Fate first appears in Chapter 1 with an allusion to a play based on the Hindu epic Mahabharata. Frank sees one of the young actors from the play and remembers the actor playing Arjun, who “shouted triumphantly, ‘It’s only fate!’ and managed to take one last swing before going down under Arjuna’s impervious sword” (11). It is clear to Frank that the actor is aware that he will likely die in the lake. Frank shares that same feeling, so “It’s only fate” highlights his fixation on the suffering of others and his own suffering.
In Chapter 5, he once again turns to the idea of fate to come to terms with his guilt that he survived while so many (Indian) others did not. Fate in this case is not random—it is unearned privilege that results from living in a world in which Westerners have almost all the resource from birth.
In Chapter 26, Frank says this line repeatedly as he nears the end of his life. Mary overhears him and feels compelled to tell him, “My friend, there is no such thing as fate” (496). He can’t hear her, but their perspectives on fate are an important part of how each character approaches the existential threat of climate change and life.
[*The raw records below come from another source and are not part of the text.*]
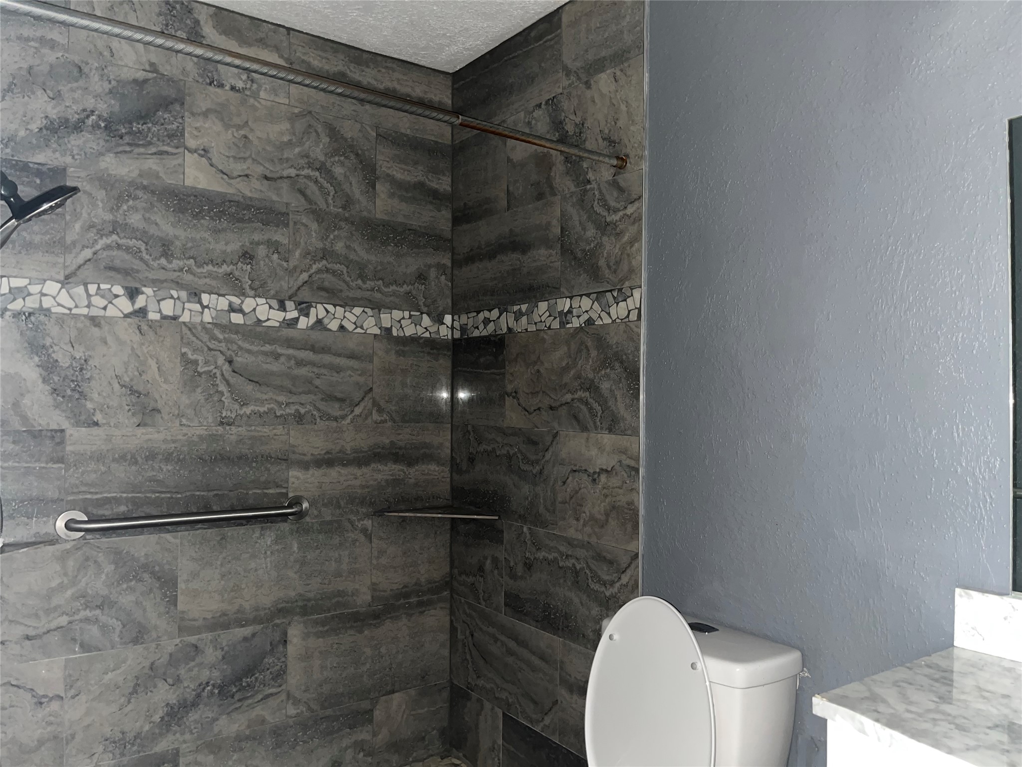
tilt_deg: +0.2
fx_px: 768
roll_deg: -0.5
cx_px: 511
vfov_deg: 53.1
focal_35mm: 26
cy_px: 384
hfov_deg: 67.3
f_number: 1.6
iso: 100
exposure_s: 1/9
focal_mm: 5.1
Frank’s mutterings are perhaps an effort to accept his physical death and the end of this fight.
Mary—a fierce fighter who has spent most of her life fighting for the climate—has always refused to accept that climate collapse is a fate people must accept. Ironically, Frank’s act of taking her a hostage years ago inspired her to extreme efforts to avoid the most catastrophic version of climate catastrophe. On the night that she takes Art to see Ganymede, she, too struggles with not just the possible death of the planet but her own mortality. Her insistence at the end of the novel that there is no such thing as fate is her realization that her connectedness to all living things—even those in the future—gives her individual life a meaning beyond “extinction” (564).
Clipper of the Clouds is the name of Art’s ship. Mary travels on the ship near the end of her tenure as minister and after her retirement. The ship is a symbol for her relationship with Art and her recognition of the real-world changes the political and bureaucratic work of the Ministry for the Future have wrought on the natural world. Art is an elusive man. In the limited space of the ship, Mary spends time with him; her willingness to travel slowly by airship with him also signals that she is ready to leave behind the urgency of her work with the ministry and focus on forming connections with others. Beyond really seeing Art for who he is, Mary sees habitats and habitat corridors where animals are in resurgence due to pro-Earth policies supported by the ministry. While Mary frequently thinks about nature in the abstract, her travel on the ship makes the beauty of the planet real because she gets to see with her own eyes.
The chamois—a goat-antelope—symbolizes the connection between humans and nature. Frank encounters a chamois after Mary encourages him to visit the Alps to figure out what to do with the existential crisis he has as he becomes aware of his inability to do much about the suffering of the world. Frank locks gazes with the chamois and imagines himself as “another animal” (374) in the eyes of the chamois. Although Frank continues to struggle with the problem of human suffering, he now understands that he is not alone so long as he understands himself to be part of nature.